I AM FIFTY-FOUR YEARS OLD, the age my mother was when she died. This is what I remember: We were lying on her bed with a mohair blanket covering us. I was rubbing her back, feeling each vertebra with my fingers as a rung on a ladder. It was January, and the ruthless clamp of cold bore down on us outside. Yet inside, Mother’s tenderness and clarity of mind carried its own warmth. She was dying in the same way she was living, consciously.
“I am leaving you all my journals,” she said, facing the shuttered window as I continued rubbing her back. “But you must promise me that you will not look at them until after I am gone.”
I gave her my word. And then she told me where they were. I didn’t know my mother kept journals.
A week later she died. That night, there was a full moon encircled by ice crystals.

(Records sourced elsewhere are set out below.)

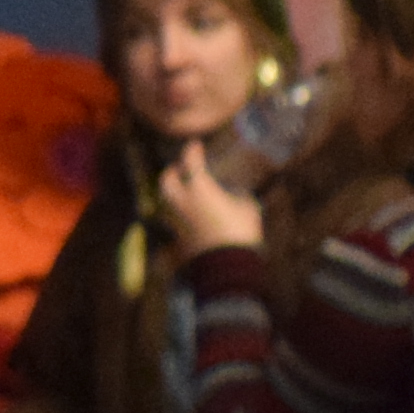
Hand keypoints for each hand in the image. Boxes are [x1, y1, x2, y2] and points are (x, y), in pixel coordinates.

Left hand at [152, 141, 262, 262]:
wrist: (227, 267)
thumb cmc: (240, 233)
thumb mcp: (246, 208)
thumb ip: (236, 196)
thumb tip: (233, 193)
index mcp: (199, 189)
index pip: (190, 162)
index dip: (192, 151)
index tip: (195, 145)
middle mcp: (182, 201)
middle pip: (167, 180)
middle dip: (173, 171)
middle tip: (183, 169)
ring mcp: (176, 220)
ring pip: (166, 198)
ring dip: (173, 191)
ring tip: (186, 190)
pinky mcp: (177, 236)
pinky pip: (173, 217)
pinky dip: (179, 210)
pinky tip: (191, 212)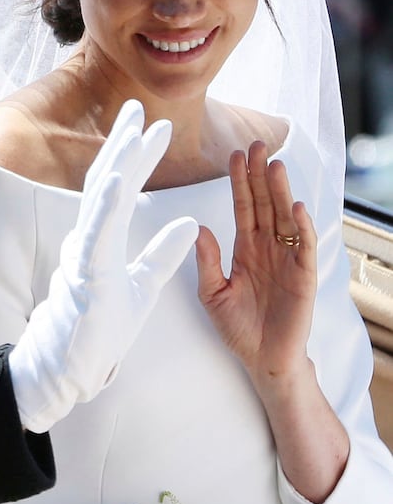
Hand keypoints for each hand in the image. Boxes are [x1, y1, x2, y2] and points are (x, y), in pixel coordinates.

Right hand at [9, 100, 197, 432]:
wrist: (74, 367)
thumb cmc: (101, 329)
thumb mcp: (144, 286)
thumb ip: (163, 254)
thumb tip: (192, 224)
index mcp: (103, 239)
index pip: (122, 189)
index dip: (137, 157)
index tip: (156, 127)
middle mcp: (89, 238)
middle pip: (107, 181)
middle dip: (123, 143)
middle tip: (137, 107)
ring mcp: (84, 253)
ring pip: (101, 199)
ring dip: (117, 162)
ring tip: (133, 130)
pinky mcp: (86, 273)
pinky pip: (97, 233)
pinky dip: (107, 203)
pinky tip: (118, 177)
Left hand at [196, 141, 316, 386]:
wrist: (262, 360)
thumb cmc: (238, 328)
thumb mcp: (212, 293)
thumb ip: (206, 262)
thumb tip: (198, 227)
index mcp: (245, 248)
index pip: (243, 206)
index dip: (239, 181)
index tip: (233, 154)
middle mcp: (267, 247)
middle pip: (264, 203)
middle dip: (260, 175)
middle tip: (256, 144)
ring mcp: (287, 258)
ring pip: (284, 217)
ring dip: (280, 192)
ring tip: (275, 165)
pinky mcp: (303, 276)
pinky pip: (304, 246)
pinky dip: (301, 227)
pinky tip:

On the next full moon I found myself alone in the family home. I kept expecting Mother to appear. Her absence became her presence. It was the right time to read her journals. They were exactly where she said they would be: three shelves of beautiful clothbound books; some floral, some paisley, others in solid colors. The spines of each were perfectly aligned against the lip of the shelves. I opened the first journal. It was empty. I opened the second journal. It was empty. I opened the third. It, too, was empty, as was the fourth, the fifth, the sixth—shelf after shelf after shelf, all my mother’s journals were blank.